[PASSAGE PROPOSÉ]
============
Quand ça baisse, que c'est mou et fort, quand il y a trop de monde à taper des mains ensemble ou ce genre de choses, il y en a un qui rompt brutalement pour alléger et relever l'exigence. Il y a de bons musiciens parmi ceux qui frappent. Ceux qui entraînent donnent l'impression aux autres qu'ils jouent bien sans avoir appris.
C'est lié aussi à la manière dont Bébert écoute l'ensemble, se met à son service, en jouant de sa virtuosité d'accompagnateur. C’est lié aussi au talent de Freddy, fils d'une célébrité à présent internationale, mais qui préfère exercer son art à Bé-Mahot pour une poignée de familles sous les étoiles nocturnes. Il refuse d’enregistrer car le maloya n’est pas que la musique, c’est toute la situation sous les étoiles, en réunion.
Tout le monde risque quelque chose, personne ne reste en dehors, personne en limite, tout le monde montant la musique, avec audace, sans inhibition et sans frayeur, malgré le risque permanent de casser l’ambiance. Mais il y a une entente qui nous aide à faire cela. Pas de solo, mais un invraissemblable tissage, miraculeusement imprévu et cohérent à chaque seconde, avec une hiérarchie spontanée, Freddy et Bébert, les chanteurs, et les autres. Tout le monde se regarde pour se suivre, se préparer, sentir la tournure, c’est Bébert qui conduit, ses sourires approbateurs. La tonalité de ce qui nous rassemble est à la fois rationnelle et mystérieuse, rien qui ressemble à de la transe ou de la fusion, pas de défoulement, personne ne danse, mais plutôt une étrange discussion ininterrompue et incompréhensible, à moitié incohérente, mais pleine de significations fugitives et fulgurantes que nous gaspillons sans regret : il y a des sensations auditives qui ne reviendront jamais. C’est le fait d’être dedans et de comprendre quelque chose qui ne sert que dans une seconde précise. Un môme frappe sur quelques récipients, avec une grâce enfantine et l'énergie rythmique donnée par l'inertie d'un mouvement sans cesse répété. Il joue au plein sans du terme.
Pour l'instant, chacun a ses joies et ses peines entrecroisées logés dans un recoin d'instant.
Il y a maintenant tout le monde dans la pièce, tous tassés dans la case de l'Indien, tous ensemble dans le bruit de nouveau sauvage des musiciens solitaires, chacun pour soi et avec les autres.
============
[EXTRAIT DES DONNÉES]
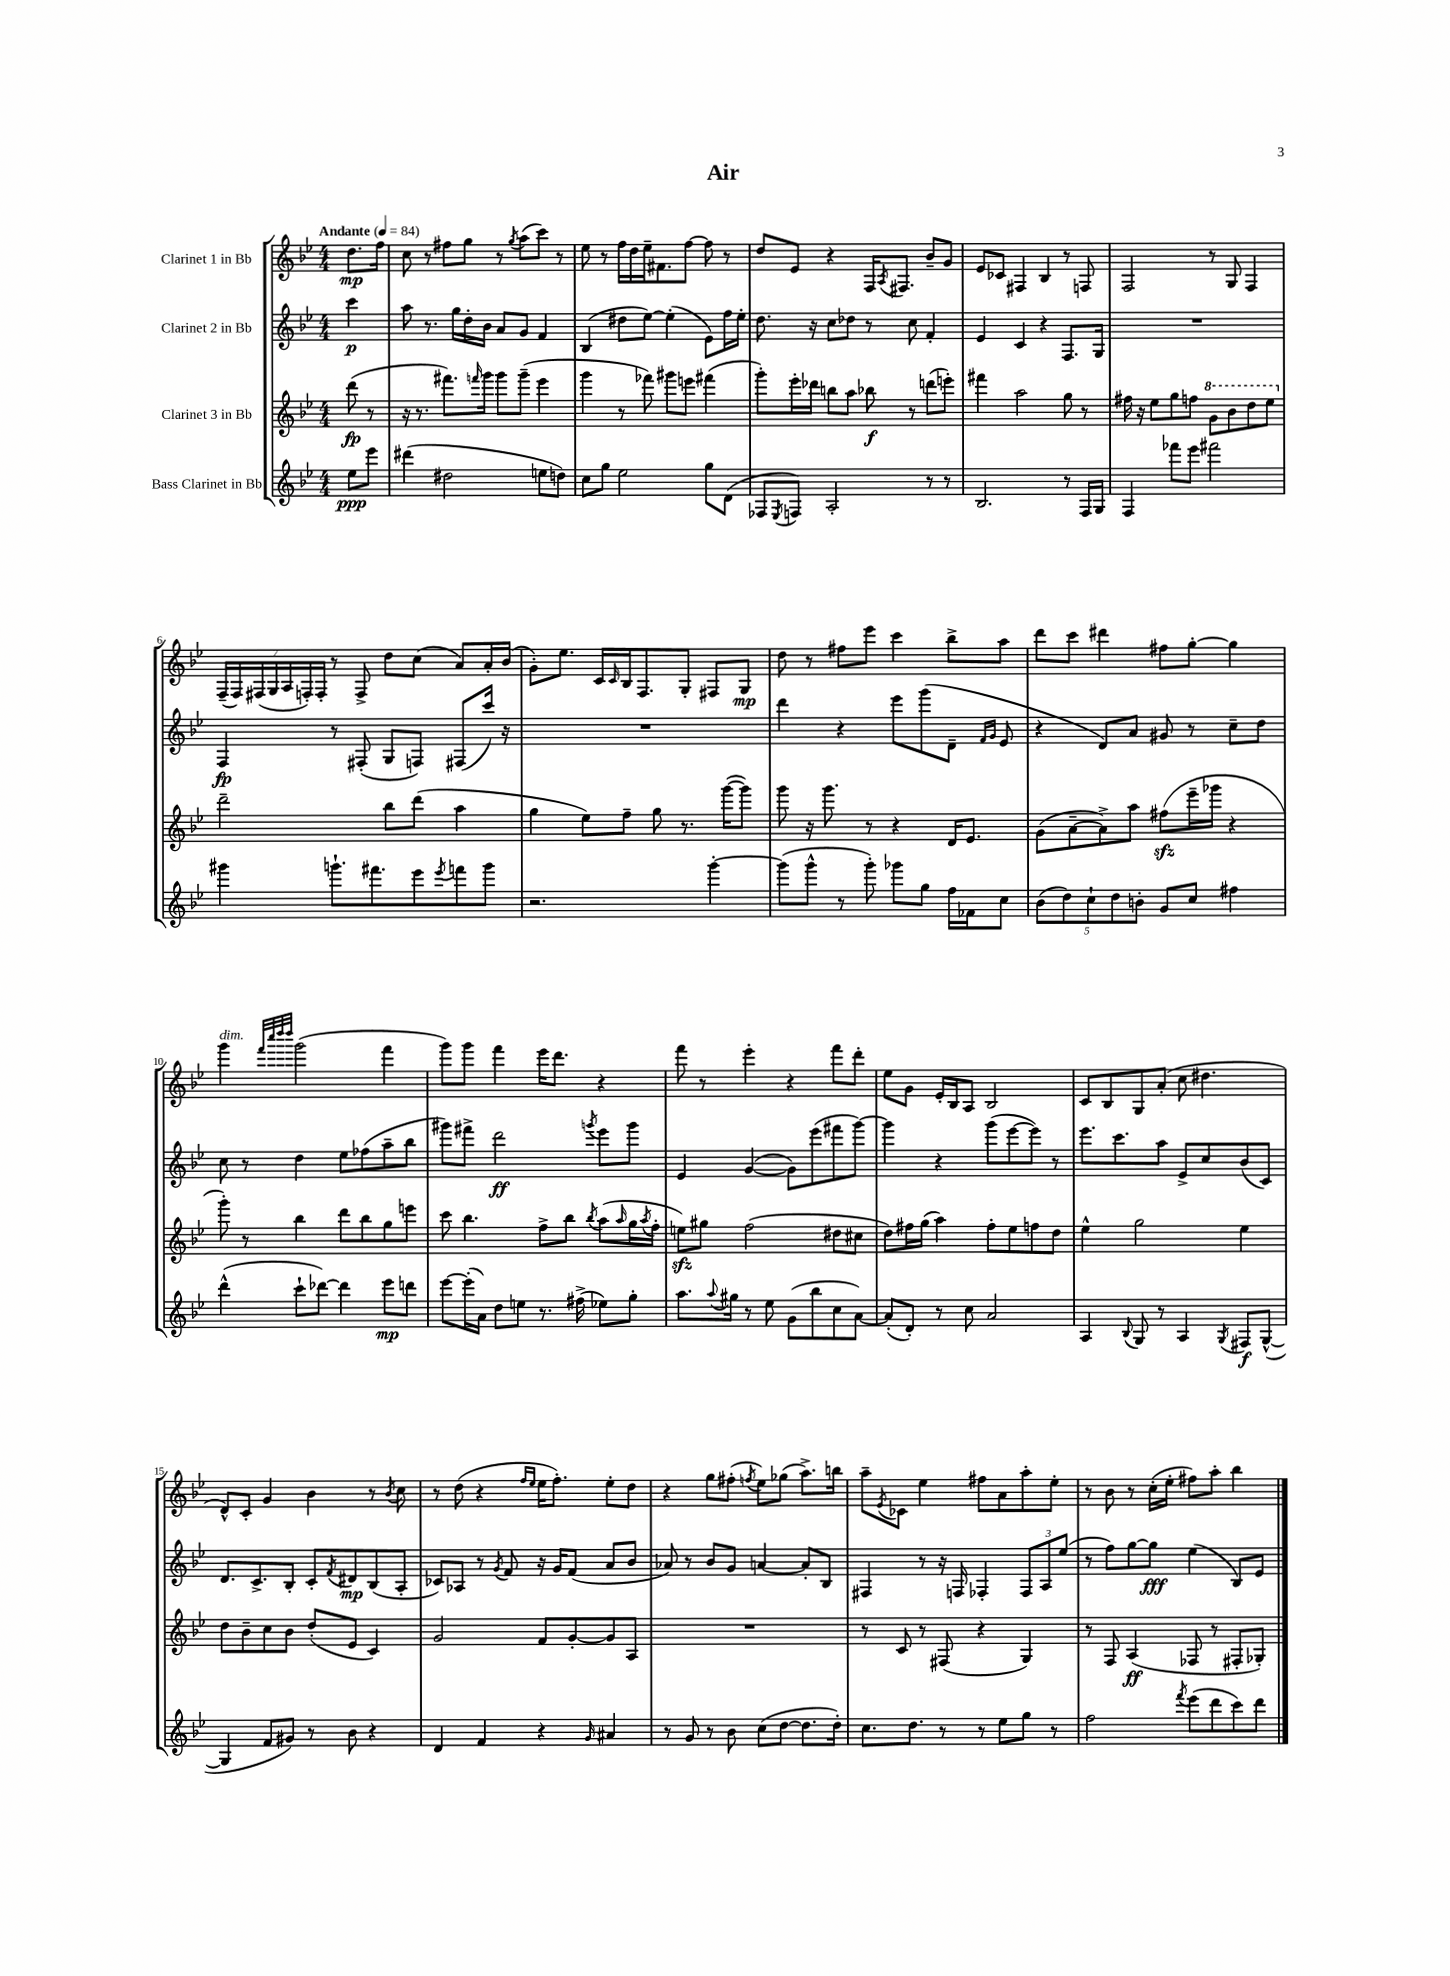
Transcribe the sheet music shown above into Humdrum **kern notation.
============
[LES CONSIGNES]
1 – Recopiez le passage proposé depuis « C'est lié aussi » jusqu'à « étoiles, en réunion. » inclus.
2 – Traduisez en anglais, s'il vous plaît, cette phrase du passage proposé : « Il refuse d’enregistrer car le maloya n’est pas que la musique, c’est toute la situation sous les étoiles, en réunion. »
3 – D'après le passage proposé, qui conduit la musique ?

[RÉPONSES PAR CONSIGNE]
1 –
C'est lié aussi à la manière dont Bébert écoute l'ensemble, se met à son service, en jouant de sa virtuosité d'accompagnateur. C’est lié aussi au talent de Freddy, fils d'une célébrité à présent internationale, mais qui préfère exercer son art à Bé-Mahot pour une poignée de familles sous les étoiles nocturnes. Il refuse d’enregistrer car le maloya n’est pas que la musique, c’est toute la situation sous les étoiles, en réunion.

2 – He refuses to record because maloya is not only the music; it is the whole situation under the stars, together in a gathering.

3 – C'est Bébert qui conduit.